I used to think the first real time God showed His love to humanity was at the cross.  I now see that the first time God showed His love to humanity was when He reached into the dust and formed the first of us, the first magnificent mystery of a body-and-soul.  The angels are like souls.  The animals are like bodies.  But don’t miss that when God made us, He wove together body and soul, a masterpiece of physical and spiritual paints on a canvas of dust in what He called mankind.

If I had only seen.  This alone was enough to call every soul of the world to Him.  But we didn’t see.  None of us did.  We were blinded by the very real presence of time–the consequence of sin.

Time, in and of itself, can’t hurt you.  It’s simply a cloud.  It can’t hurt you.  But it can’t protect you.

It can’t protect you from death.

You, like me, and everyone else in the world, fall through time.

We can’t hold onto it.  We can’t even slow ourselves down on our journey through it.  We can grasp for it all our lives, but we’ll never catch grip of it.  We are falling.

God, and God alone, slows our fall.  He does not stop our fall, or we would imagine we were gods.  But He holds us in His hand, delaying instant death (and revealing Himself even to those who never take a single breath out of the womb), dropping us slow enough that we have time to find Him, but fast enough that we realize we need to find Him.

The only thing that separates us from everlasting death is the hand of God.  And yet most of us will spend our lives struggling to release ourselves from His grip, kicking at His palm, biting at His fingers, fighting His grip to try to reach clouds or the hard ground of the consequence of our sin, far below.

The Son of God on the cross is the most visible way God could ever have revealed His hand.  His hand could not protect us more than from eternal death.  Christ, the Son of God, gave Himself up to be dropped from the hand of God, held onto no clouds along the way, reached for no sin . . but paid for every single second of fall we deserved for our sin.

Eternity has long since slipped through our fingers.

But not through Christ’s.

He has held on, by the power of God-perfection.

And He is ready to hold us.

. . . Flying just doesn’t scare me much anymore.  Neither does spending time in my house.  Wherever I am, whatever I am doing, whoever I am or am not with, God is with me.  Holding me up.

And the greatest joy of my life is knowing that I have asked Him to do just that for all of eternity.
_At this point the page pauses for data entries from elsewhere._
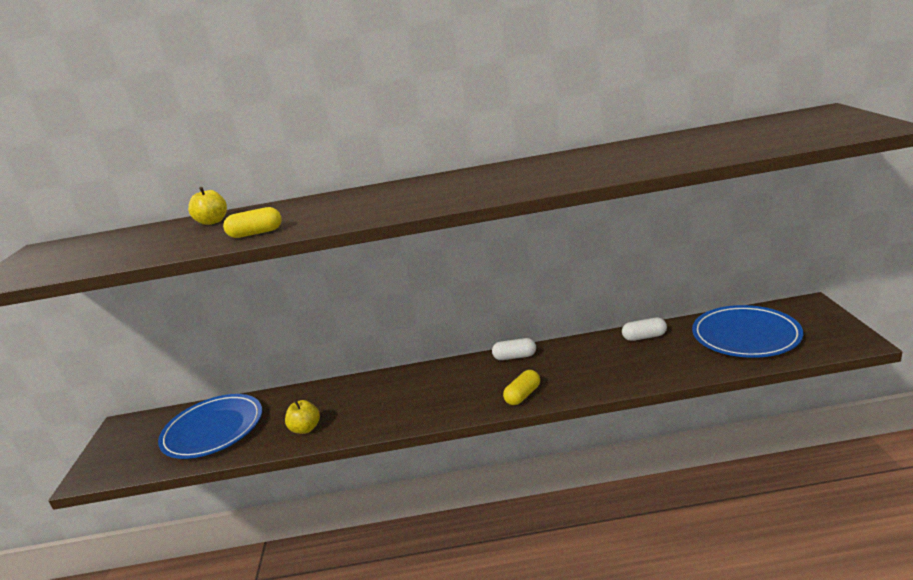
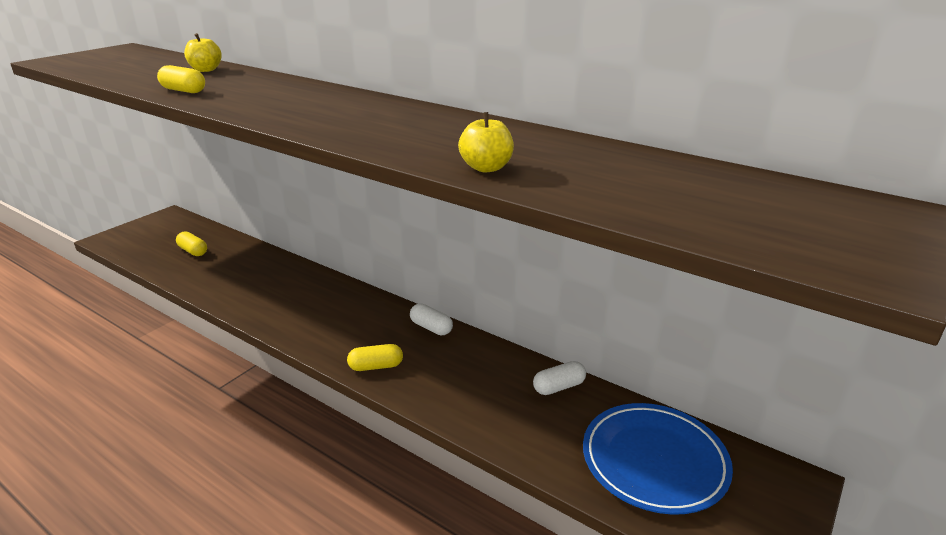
camera: 35 degrees right, 5 degrees up
blue plate [158,394,262,459] -> yellow capsule [176,231,207,256]
yellow apple [285,400,320,434] -> yellow apple moved to [458,112,514,172]
white capsule [622,317,667,341] -> white capsule turned 60 degrees counterclockwise [533,361,586,395]

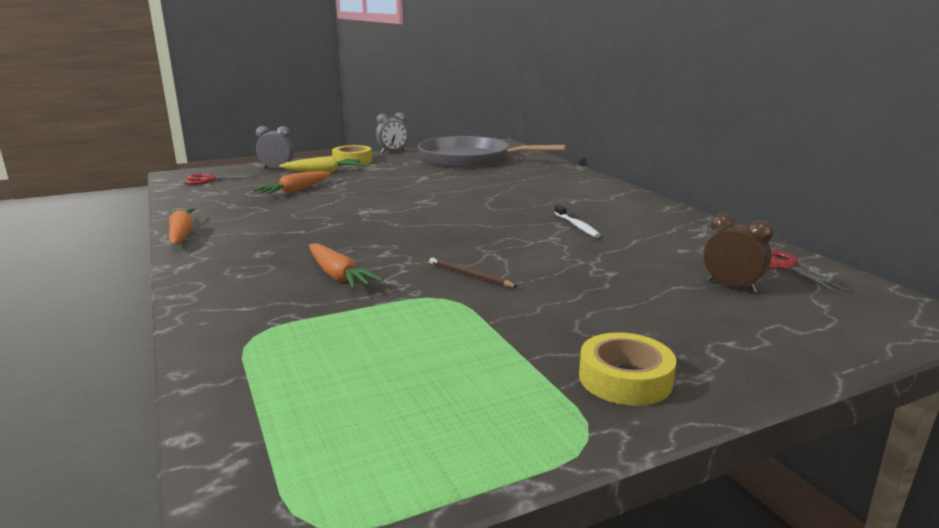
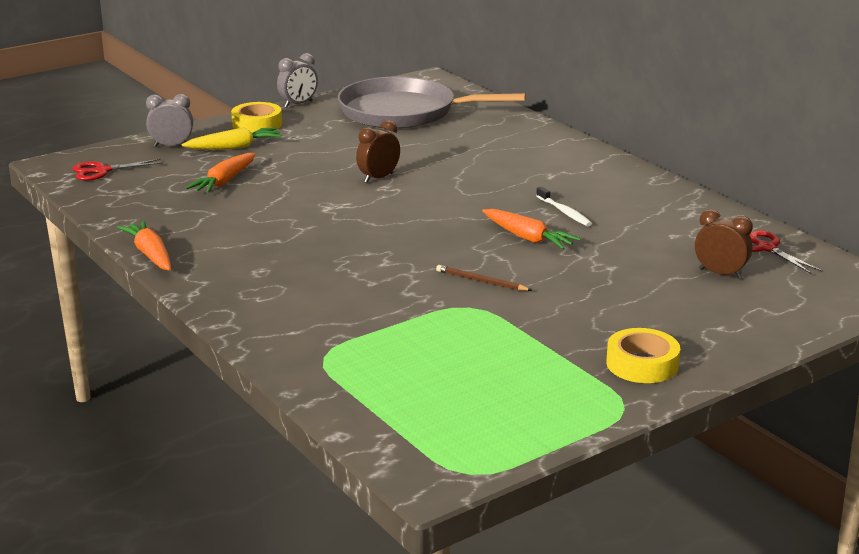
camera: 10 degrees left, 5 degrees up
orange carrot [309,243,383,289] -> orange carrot moved to [482,209,581,249]
none -> brown clock [356,120,400,183]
“The only one who has ever gone up to heaven is the One who came down from heaven—the Son of Man.

“Just as Moses lifted up the snake in the desert, the Son of Man must also be lifted up. So that everyone who believes can have eternal life in him.

“God loved the world so much that he gave his one and only Son so that whoever believes in him may not be lost, but have eternal life. God did not send his Son into the world to judge the world guilty, but to save the world through him. People who believe in God’s Son are not judged guilty. Those who do not believe have already been judged guilty, because they have not believed in God’s one and only Son.”